_THE PROBLEM_.
Please reproduce every line of text in the data below word for word, leaving out the pictures.

##### EXERCISE INPUTS #####

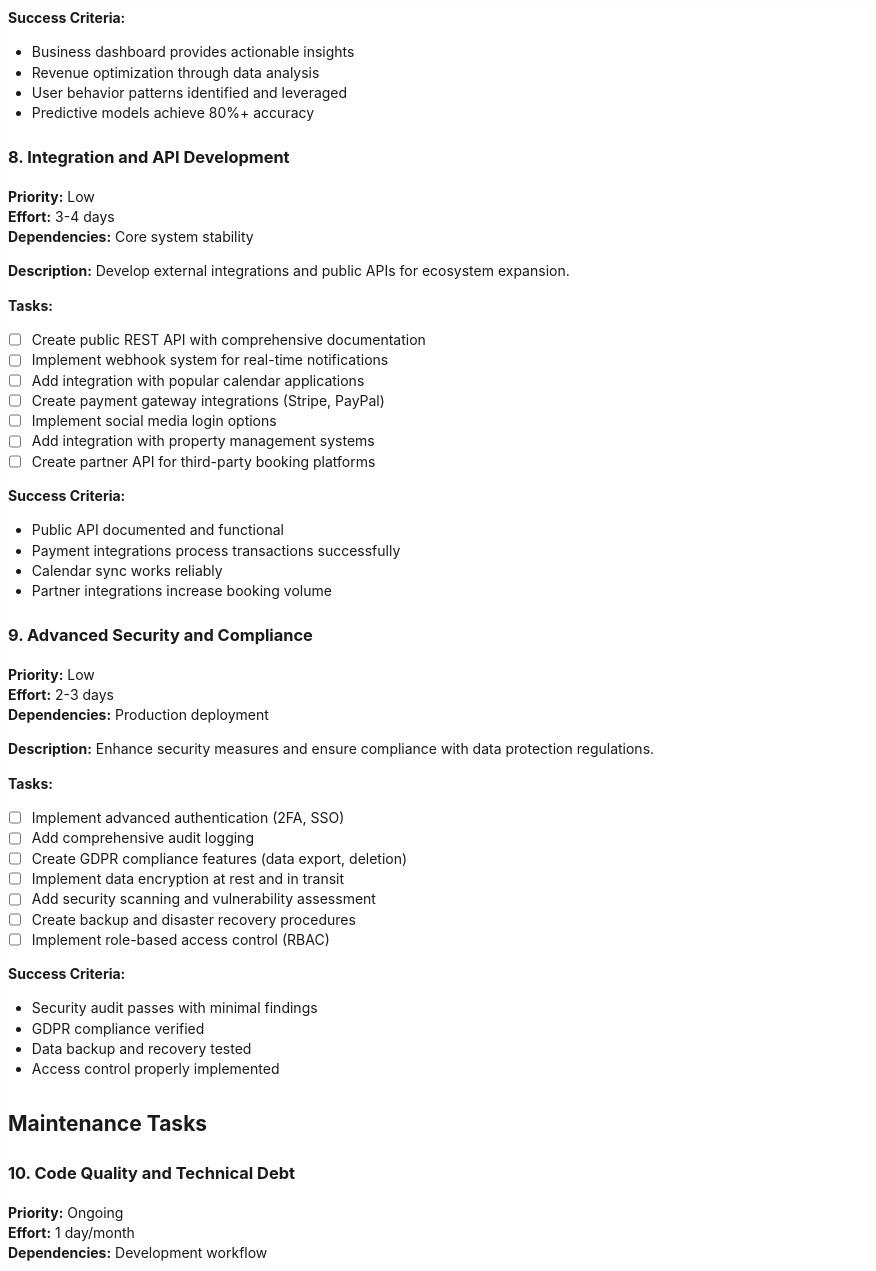 **Success Criteria:**
- Business dashboard provides actionable insights
- Revenue optimization through data analysis
- User behavior patterns identified and leveraged
- Predictive models achieve 80%+ accuracy

### 8. Integration and API Development
**Priority:** Low  
**Effort:** 3-4 days  
**Dependencies:** Core system stability  

**Description:** Develop external integrations and public APIs for ecosystem expansion.

**Tasks:**
- [ ] Create public REST API with comprehensive documentation
- [ ] Implement webhook system for real-time notifications
- [ ] Add integration with popular calendar applications
- [ ] Create payment gateway integrations (Stripe, PayPal)
- [ ] Implement social media login options
- [ ] Add integration with property management systems
- [ ] Create partner API for third-party booking platforms

**Success Criteria:**
- Public API documented and functional
- Payment integrations process transactions successfully
- Calendar sync works reliably
- Partner integrations increase booking volume

### 9. Advanced Security and Compliance
**Priority:** Low  
**Effort:** 2-3 days  
**Dependencies:** Production deployment  

**Description:** Enhance security measures and ensure compliance with data protection regulations.

**Tasks:**
- [ ] Implement advanced authentication (2FA, SSO)
- [ ] Add comprehensive audit logging
- [ ] Create GDPR compliance features (data export, deletion)
- [ ] Implement data encryption at rest and in transit
- [ ] Add security scanning and vulnerability assessment
- [ ] Create backup and disaster recovery procedures
- [ ] Implement role-based access control (RBAC)

**Success Criteria:**
- Security audit passes with minimal findings
- GDPR compliance verified
- Data backup and recovery tested
- Access control properly implemented

## Maintenance Tasks

### 10. Code Quality and Technical Debt
**Priority:** Ongoing  
**Effort:** 1 day/month  
**Dependencies:** Development workflow  
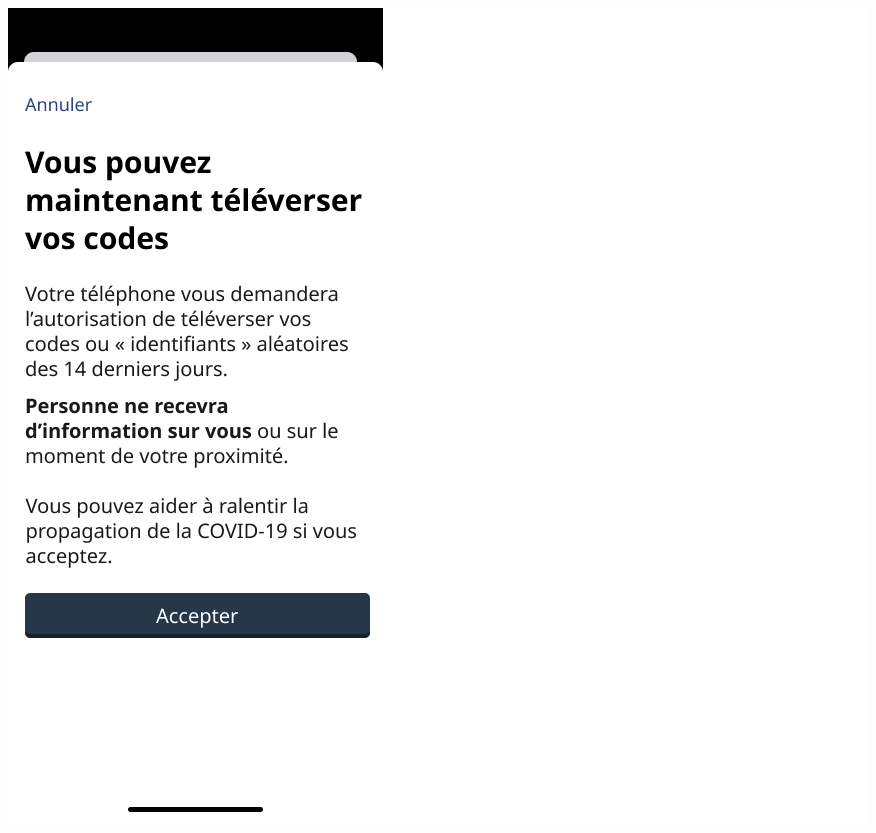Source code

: ![Capture d’écran de l’écran « Vous pouvez maintenant téléverser vos codes », qui explique ce que signifie le fait de fournir son autorisation et qui mentionne à l’utilisateur que son téléphone fera apparaître un message.](recherche/images/VousPouvez.png "Capture d’écran")


    


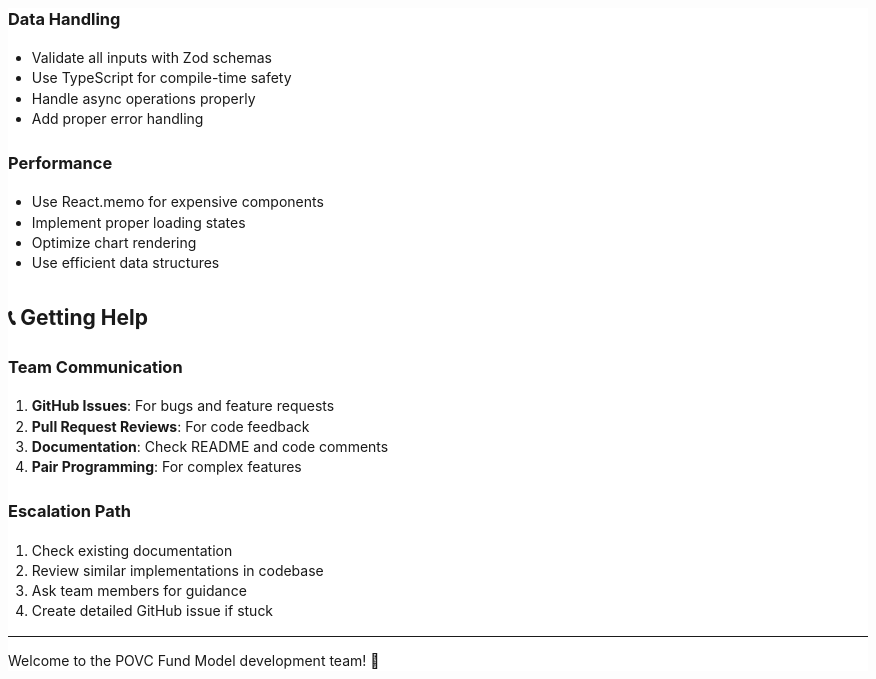 ### Data Handling
- Validate all inputs with Zod schemas
- Use TypeScript for compile-time safety
- Handle async operations properly
- Add proper error handling

### Performance
- Use React.memo for expensive components
- Implement proper loading states
- Optimize chart rendering
- Use efficient data structures

## 📞 Getting Help

### Team Communication
1. **GitHub Issues**: For bugs and feature requests
2. **Pull Request Reviews**: For code feedback
3. **Documentation**: Check README and code comments
4. **Pair Programming**: For complex features

### Escalation Path
1. Check existing documentation
2. Review similar implementations in codebase
3. Ask team members for guidance
4. Create detailed GitHub issue if stuck

---

Welcome to the POVC Fund Model development team! 🎉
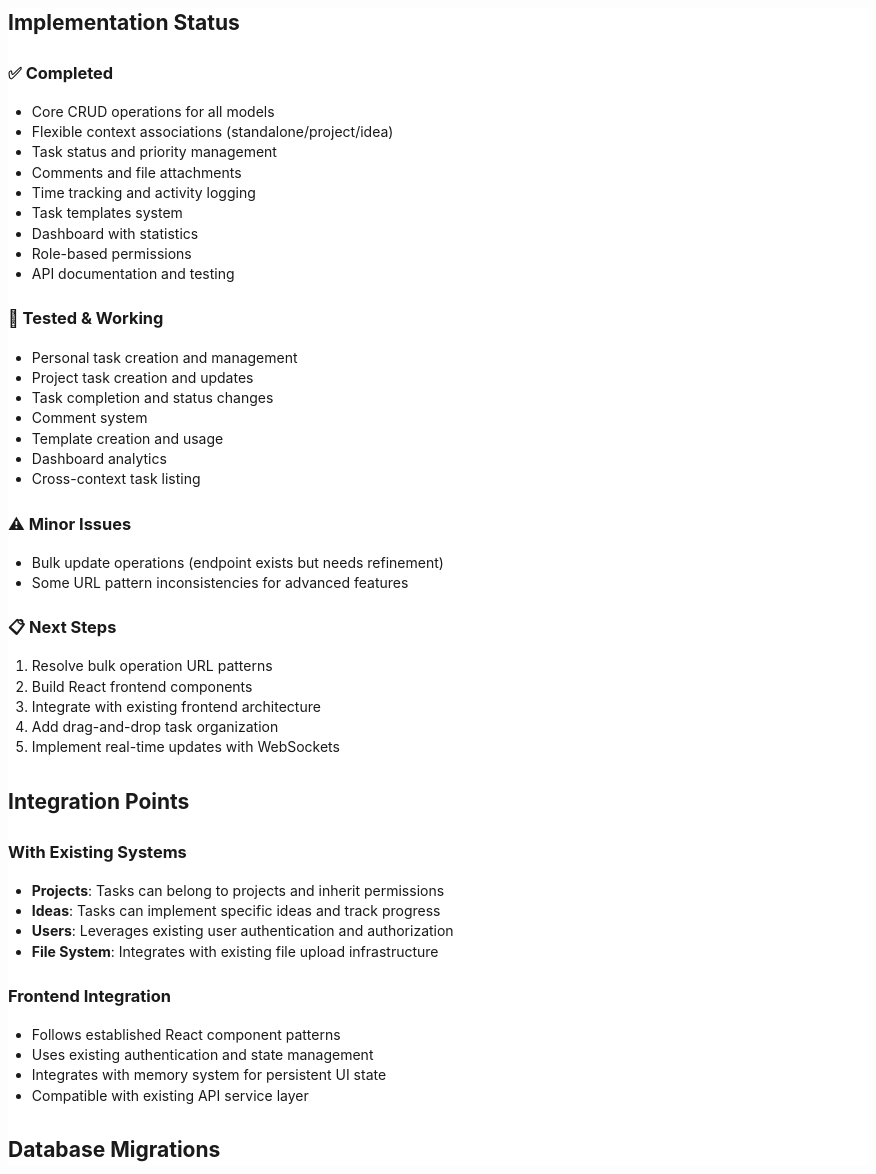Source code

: ## Implementation Status

### ✅ Completed
- Core CRUD operations for all models
- Flexible context associations (standalone/project/idea)
- Task status and priority management
- Comments and file attachments
- Time tracking and activity logging
- Task templates system
- Dashboard with statistics
- Role-based permissions
- API documentation and testing

### 🔄 Tested & Working
- Personal task creation and management
- Project task creation and updates
- Task completion and status changes
- Comment system
- Template creation and usage
- Dashboard analytics
- Cross-context task listing

### ⚠️ Minor Issues
- Bulk update operations (endpoint exists but needs refinement)
- Some URL pattern inconsistencies for advanced features

### 📋 Next Steps
1. Resolve bulk operation URL patterns
2. Build React frontend components
3. Integrate with existing frontend architecture
4. Add drag-and-drop task organization
5. Implement real-time updates with WebSockets

## Integration Points

### With Existing Systems
- **Projects**: Tasks can belong to projects and inherit permissions
- **Ideas**: Tasks can implement specific ideas and track progress
- **Users**: Leverages existing user authentication and authorization
- **File System**: Integrates with existing file upload infrastructure

### Frontend Integration
- Follows established React component patterns
- Uses existing authentication and state management
- Integrates with memory system for persistent UI state
- Compatible with existing API service layer

## Database Migrations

#####

_PROBLEM SOLUTION_.
 **Success Criteria:**
- Business dashboard provides actionable insights
- Revenue optimization through data analysis
- User behavior patterns identified and leveraged
- Predictive models achieve 80%+ accuracy

### 8. Integration and API Development
**Priority:** Low  
**Effort:** 3-4 days  
**Dependencies:** Core system stability  

**Description:** Develop external integrations and public APIs for ecosystem expansion.

**Tasks:**
- [ ] Create public REST API with comprehensive documentation
- [ ] Implement webhook system for real-time notifications
- [ ] Add integration with popular calendar applications
- [ ] Create payment gateway integrations (Stripe, PayPal)
- [ ] Implement social media login options
- [ ] Add integration with property management systems
- [ ] Create partner API for third-party booking platforms

**Success Criteria:**
- Public API documented and functional
- Payment integrations process transactions successfully
- Calendar sync works reliably
- Partner integrations increase booking volume

### 9. Advanced Security and Compliance
**Priority:** Low  
**Effort:** 2-3 days  
**Dependencies:** Production deployment  

**Description:** Enhance security measures and ensure compliance with data protection regulations.

**Tasks:**
- [ ] Implement advanced authentication (2FA, SSO)
- [ ] Add comprehensive audit logging
- [ ] Create GDPR compliance features (data export, deletion)
- [ ] Implement data encryption at rest and in transit
- [ ] Add security scanning and vulnerability assessment
- [ ] Create backup and disaster recovery procedures
- [ ] Implement role-based access control (RBAC)

**Success Criteria:**
- Security audit passes with minimal findings
- GDPR compliance verified
- Data backup and recovery tested
- Access control properly implemented

## Maintenance Tasks

### 10. Code Quality and Technical Debt
**Priority:** Ongoing  
**Effort:** 1 day/month  
**Dependencies:** Development workflow  
Source code

: ![Capture d’écran de l’écran « Vous pouvez maintenant téléverser vos codes », qui explique ce que signifie le fait de fournir son autorisation et qui mentionne à l’utilisateur que son téléphone fera apparaître un message.](recherche/images/VousPouvez.png "Capture d’écran")


    


 ### Data Handling
- Validate all inputs with Zod schemas
- Use TypeScript for compile-time safety
- Handle async operations properly
- Add proper error handling

### Performance
- Use React.memo for expensive components
- Implement proper loading states
- Optimize chart rendering
- Use efficient data structures

## 📞 Getting Help

### Team Communication
1. **GitHub Issues**: For bugs and feature requests
2. **Pull Request Reviews**: For code feedback
3. **Documentation**: Check README and code comments
4. **Pair Programming**: For complex features

### Escalation Path
1. Check existing documentation
2. Review similar implementations in codebase
3. Ask team members for guidance
4. Create detailed GitHub issue if stuck

---

Welcome to the POVC Fund Model development team! 🎉
Source code

: ## Implementation Status

### ✅ Completed
- Core CRUD operations for all models
- Flexible context associations (standalone/project/idea)
- Task status and priority management
- Comments and file attachments
- Time tracking and activity logging
- Task templates system
- Dashboard with statistics
- Role-based permissions
- API documentation and testing

### 🔄 Tested & Working
- Personal task creation and management
- Project task creation and updates
- Task completion and status changes
- Comment system
- Template creation and usage
- Dashboard analytics
- Cross-context task listing

### ⚠️ Minor Issues
- Bulk update operations (endpoint exists but needs refinement)
- Some URL pattern inconsistencies for advanced features

### 📋 Next Steps
1. Resolve bulk operation URL patterns
2. Build React frontend components
3. Integrate with existing frontend architecture
4. Add drag-and-drop task organization
5. Implement real-time updates with WebSockets

## Integration Points

### With Existing Systems
- **Projects**: Tasks can belong to projects and inherit permissions
- **Ideas**: Tasks can implement specific ideas and track progress
- **Users**: Leverages existing user authentication and authorization
- **File System**: Integrates with existing file upload infrastructure

### Frontend Integration
- Follows established React component patterns
- Uses existing authentication and state management
- Integrates with memory system for persistent UI state
- Compatible with existing API service layer

## Database Migrations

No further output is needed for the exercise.